But having worked for CBS Radio myself, I've just never felt the corporate office was one that allowed principle to trump money interests. And, of course, maybe it didn't. My gut tells me an autonomous CBS Radio would never have fired Imus. The radio division has been a poor performer since well before Howard Stern left the building. And after an extremely tough year following Stern's exit, the last thing CBS Radio needed was to lose its other franchise talent. No, I think it took CBS proper, the parent, to read the political winds properly and to conclude that Imus had become dead weight--that it wasn't worth diverting the company's resources to his defense.
But back to the broader Imus story: Of the many postmortems I've come across, I think Andrew Sullivan's best sums up the crime:
The culture has changed since Imus started in radio.
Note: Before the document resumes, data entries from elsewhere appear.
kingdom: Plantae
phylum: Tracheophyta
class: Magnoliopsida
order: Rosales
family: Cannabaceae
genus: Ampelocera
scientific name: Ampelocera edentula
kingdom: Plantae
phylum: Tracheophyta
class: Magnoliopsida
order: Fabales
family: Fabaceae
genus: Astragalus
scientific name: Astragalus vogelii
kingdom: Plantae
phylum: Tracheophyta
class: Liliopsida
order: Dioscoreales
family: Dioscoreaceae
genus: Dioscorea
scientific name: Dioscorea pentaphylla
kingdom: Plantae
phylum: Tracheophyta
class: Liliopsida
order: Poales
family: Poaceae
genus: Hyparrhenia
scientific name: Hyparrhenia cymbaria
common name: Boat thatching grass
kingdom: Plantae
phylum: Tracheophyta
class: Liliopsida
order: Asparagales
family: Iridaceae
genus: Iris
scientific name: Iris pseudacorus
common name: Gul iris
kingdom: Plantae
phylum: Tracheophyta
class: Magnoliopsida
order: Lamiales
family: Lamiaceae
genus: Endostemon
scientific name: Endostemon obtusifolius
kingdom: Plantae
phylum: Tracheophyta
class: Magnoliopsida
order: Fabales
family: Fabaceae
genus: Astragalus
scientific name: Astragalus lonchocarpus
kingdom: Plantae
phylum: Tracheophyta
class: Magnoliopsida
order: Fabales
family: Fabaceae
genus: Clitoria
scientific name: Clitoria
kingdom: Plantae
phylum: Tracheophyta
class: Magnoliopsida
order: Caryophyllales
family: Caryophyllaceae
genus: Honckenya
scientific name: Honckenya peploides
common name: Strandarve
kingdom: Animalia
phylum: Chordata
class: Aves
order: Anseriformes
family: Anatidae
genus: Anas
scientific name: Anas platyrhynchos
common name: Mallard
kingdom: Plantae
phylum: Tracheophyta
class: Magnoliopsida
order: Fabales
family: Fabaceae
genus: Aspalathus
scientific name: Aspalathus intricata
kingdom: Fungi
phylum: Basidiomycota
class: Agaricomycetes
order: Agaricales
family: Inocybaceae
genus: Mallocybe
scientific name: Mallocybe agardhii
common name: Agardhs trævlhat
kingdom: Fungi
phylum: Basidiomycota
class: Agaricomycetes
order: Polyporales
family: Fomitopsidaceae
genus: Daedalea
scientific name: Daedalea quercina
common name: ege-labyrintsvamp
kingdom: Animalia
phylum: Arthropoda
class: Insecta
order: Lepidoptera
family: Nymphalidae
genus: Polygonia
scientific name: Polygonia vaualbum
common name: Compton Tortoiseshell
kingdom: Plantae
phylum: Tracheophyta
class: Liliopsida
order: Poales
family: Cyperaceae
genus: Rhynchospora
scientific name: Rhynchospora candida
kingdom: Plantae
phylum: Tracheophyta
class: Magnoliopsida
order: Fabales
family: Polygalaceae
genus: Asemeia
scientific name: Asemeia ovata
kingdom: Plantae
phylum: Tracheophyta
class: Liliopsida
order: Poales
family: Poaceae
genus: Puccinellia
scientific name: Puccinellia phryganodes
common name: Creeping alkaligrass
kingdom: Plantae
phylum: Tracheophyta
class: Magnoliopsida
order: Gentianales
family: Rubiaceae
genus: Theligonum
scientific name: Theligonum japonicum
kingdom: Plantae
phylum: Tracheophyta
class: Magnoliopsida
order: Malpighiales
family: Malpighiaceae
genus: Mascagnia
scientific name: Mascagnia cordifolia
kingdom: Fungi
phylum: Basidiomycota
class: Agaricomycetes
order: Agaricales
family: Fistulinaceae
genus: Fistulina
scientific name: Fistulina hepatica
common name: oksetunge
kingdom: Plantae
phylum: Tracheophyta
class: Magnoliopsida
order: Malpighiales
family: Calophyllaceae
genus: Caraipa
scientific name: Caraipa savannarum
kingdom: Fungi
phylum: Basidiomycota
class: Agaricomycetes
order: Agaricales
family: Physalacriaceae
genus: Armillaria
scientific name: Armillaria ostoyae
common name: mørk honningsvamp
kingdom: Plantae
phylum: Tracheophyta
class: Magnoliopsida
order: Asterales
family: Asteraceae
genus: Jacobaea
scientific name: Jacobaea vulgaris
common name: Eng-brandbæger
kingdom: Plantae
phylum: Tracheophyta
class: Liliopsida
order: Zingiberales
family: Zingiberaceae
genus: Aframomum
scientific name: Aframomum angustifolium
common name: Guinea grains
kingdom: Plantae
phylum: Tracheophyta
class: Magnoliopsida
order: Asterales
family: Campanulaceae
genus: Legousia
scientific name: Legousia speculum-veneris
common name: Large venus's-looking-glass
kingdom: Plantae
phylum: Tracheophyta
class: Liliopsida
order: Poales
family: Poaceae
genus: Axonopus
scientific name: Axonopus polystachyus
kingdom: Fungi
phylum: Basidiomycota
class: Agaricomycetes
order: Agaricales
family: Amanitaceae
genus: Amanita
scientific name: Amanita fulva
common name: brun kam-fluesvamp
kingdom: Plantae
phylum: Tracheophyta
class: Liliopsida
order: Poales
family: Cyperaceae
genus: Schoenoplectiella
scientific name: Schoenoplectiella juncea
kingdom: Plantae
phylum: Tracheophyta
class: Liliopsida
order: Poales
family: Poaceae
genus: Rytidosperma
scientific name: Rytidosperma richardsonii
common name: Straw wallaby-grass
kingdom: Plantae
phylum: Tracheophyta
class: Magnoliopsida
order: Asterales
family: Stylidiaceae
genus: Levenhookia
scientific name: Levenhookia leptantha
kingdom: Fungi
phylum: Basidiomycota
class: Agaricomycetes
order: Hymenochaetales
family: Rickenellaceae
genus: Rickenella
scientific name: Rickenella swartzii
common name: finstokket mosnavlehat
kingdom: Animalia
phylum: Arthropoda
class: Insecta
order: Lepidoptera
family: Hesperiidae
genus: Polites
White straight men don't control everything any more, and they don't get to set the rules for public discourse with the same finality they once did. What we've seen here is, I think, a genuine reflection of the new American mainstream. Most Americans simply find the spectacle of a rich white bigot beating up on young black female achievers after a crushing tournament loss to be gratuitously cruel and unfair. Punishing someone for calling college women "whores" - especially those who have beaten the odds and are role models for other black girls and women - is not a new step in political correctness. It's applying a very old American standard of fairness and decency, which now applies to all Americans, regardless of race or gender. This was the voice of mainstream America speaking. It's not what it once was. I wonder whether many of Imus's buddies realize that yet.